The README lacks the most important thing: how many more tokens/sec at the same quantization, compared to llama.cpp / MLX? It is worth to switch default platforms only if there is a major improvement.
Yeah, I looked all over for a comparison and couldn't find anything in the repo, on their social media, etc. I saw some other comments here that said it's supposed to be "15.8 fp16 ops compared to 14.7 fp32 ops" but that isn't really enough to go on.

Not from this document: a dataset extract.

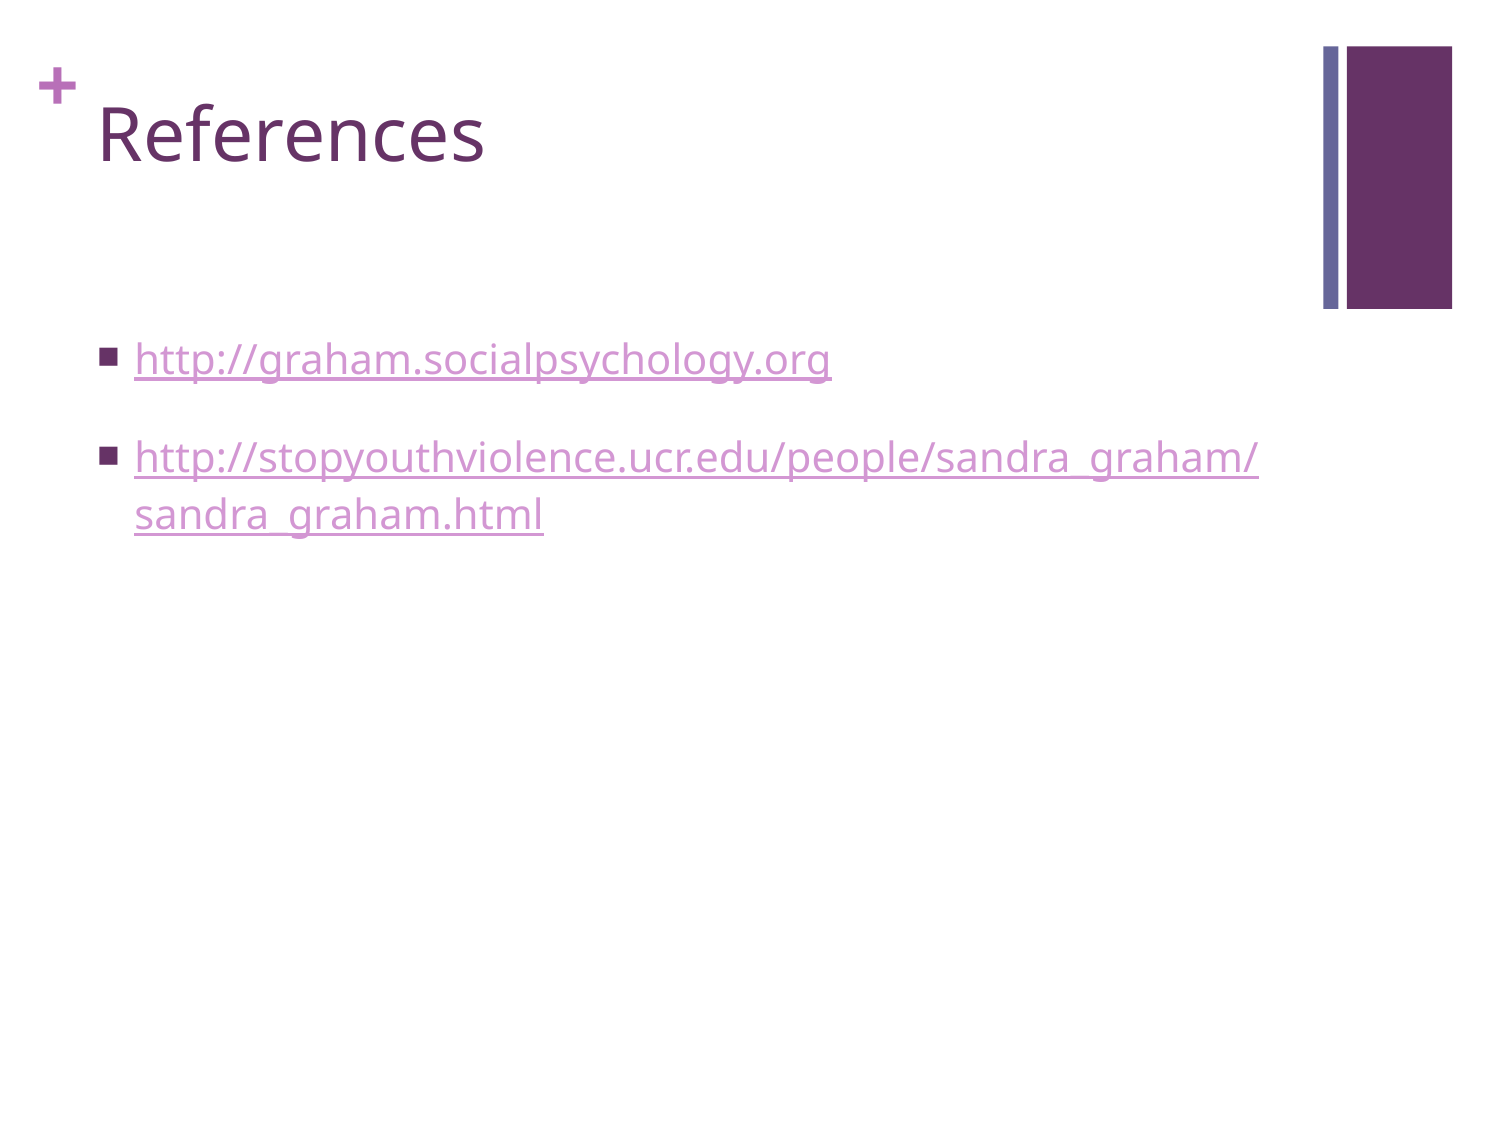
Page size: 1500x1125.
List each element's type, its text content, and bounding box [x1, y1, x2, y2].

title References [81, 79, 1322, 263]
list http://graham.socialpsychology.org http://stopyouthviolence.ucr.edu/people/sandra_graham/sandra_graham.html [81, 324, 1322, 1005]
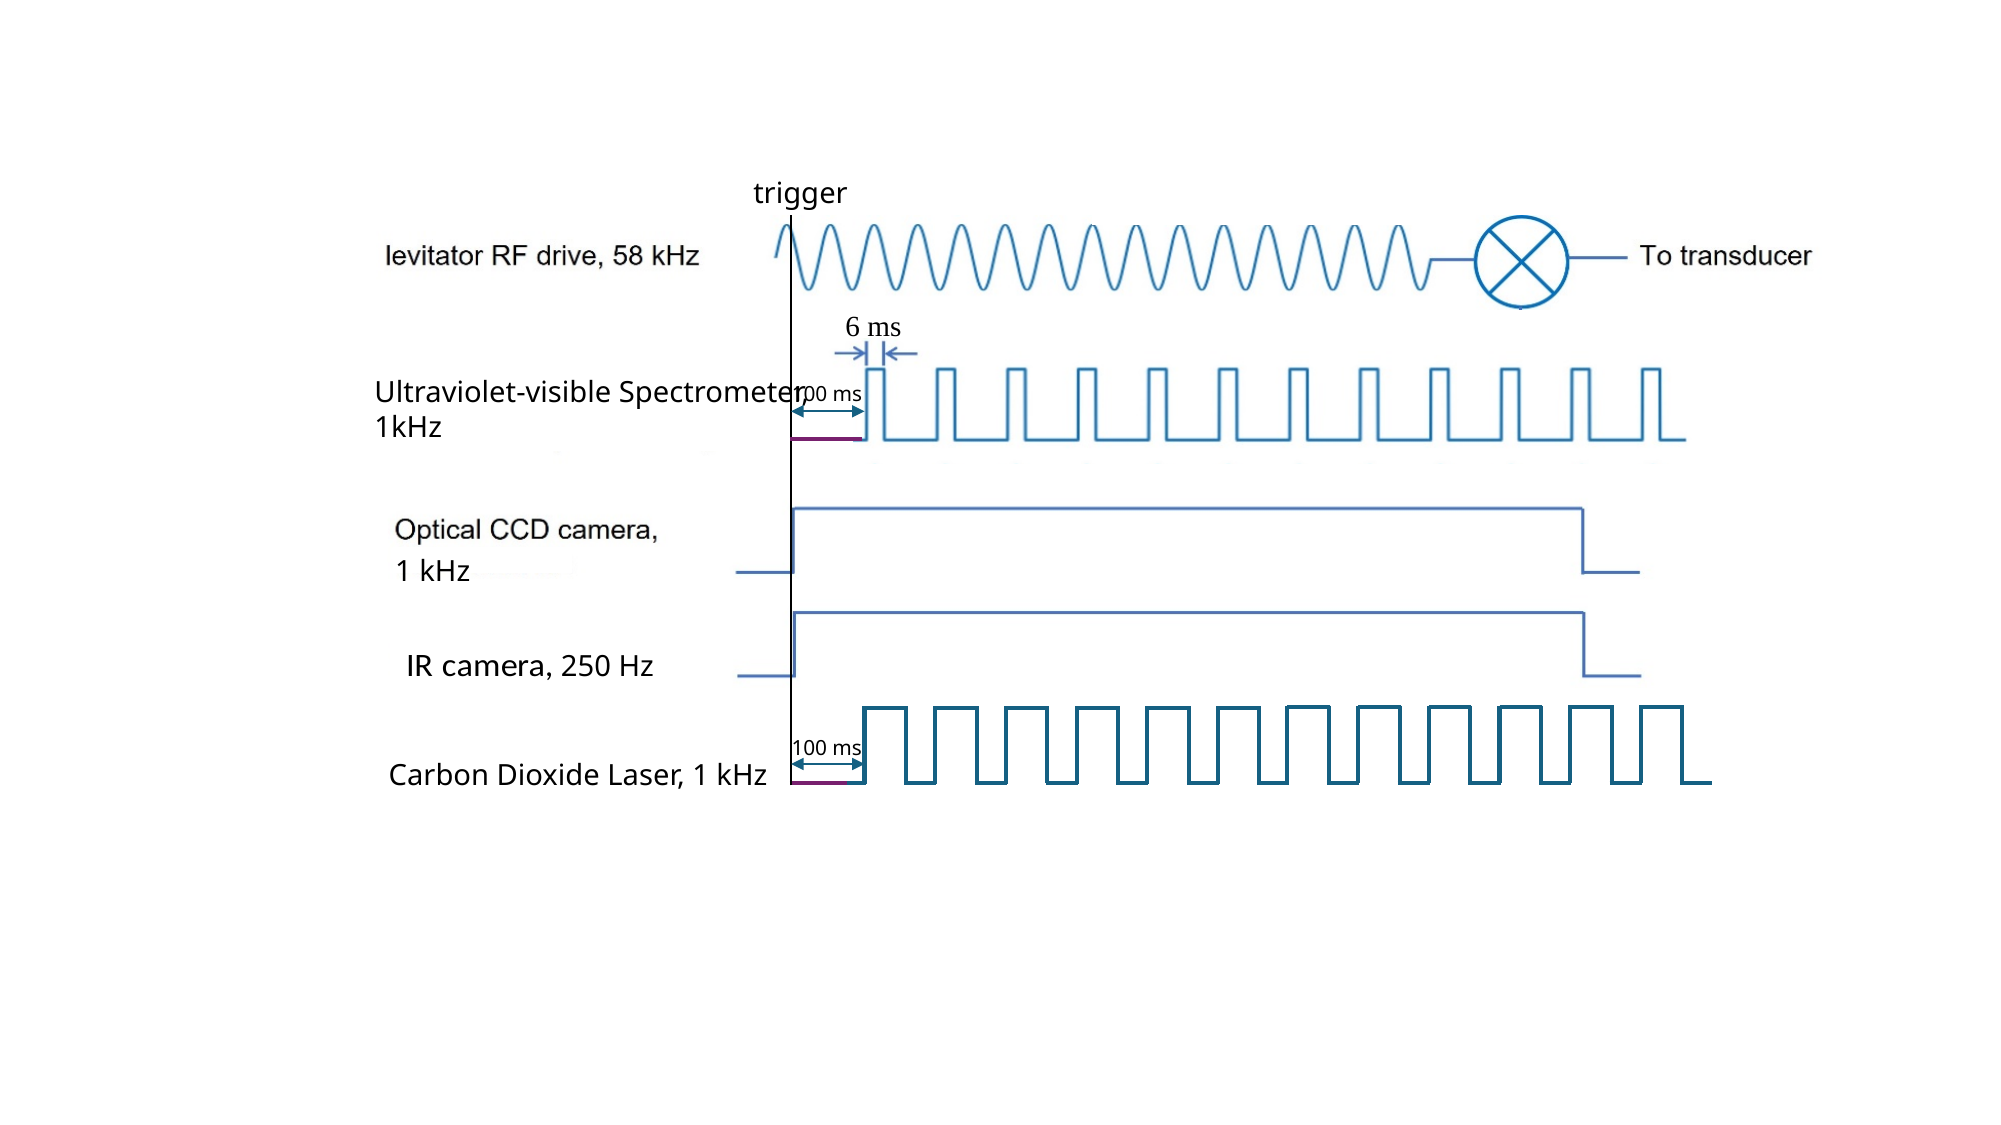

Maybe when I have the time I'll install their TestFlight app and do some comparisons myself.
In my testing, tokens per sec is half the speed of the GPU, however the power usage is 10x less — 2 watts ANE vs 20 watts GPU on my M4 Pro.
I ran R1-8B for both anemll[0] and mlx[1][2] models on an M4 Max.
Prompt: "Tell me a long story about the origins of 42 being the answer."
anemll: 9.3 tok/sec, ~500MB of memory used.
mlx 8bit: 31.33 tok/sec, ~8.5GB of memory used.
mlx bf16: 27.17 tok/sec, ~15.7GB of memory used.
Memory results are from activity monitor across any potentially involved processes, but I feel like I might missing something here...
[0] https://huggingface.co/anemll/anemll-DeepSeekR1-8B-ctx1024_0...
[1] https://huggingface.co/mlx-community/DeepSeek-R1-Distill-Lla...
[2] https://huggingface.co/mlx-community/DeepSeek-R1-Distill-Lla...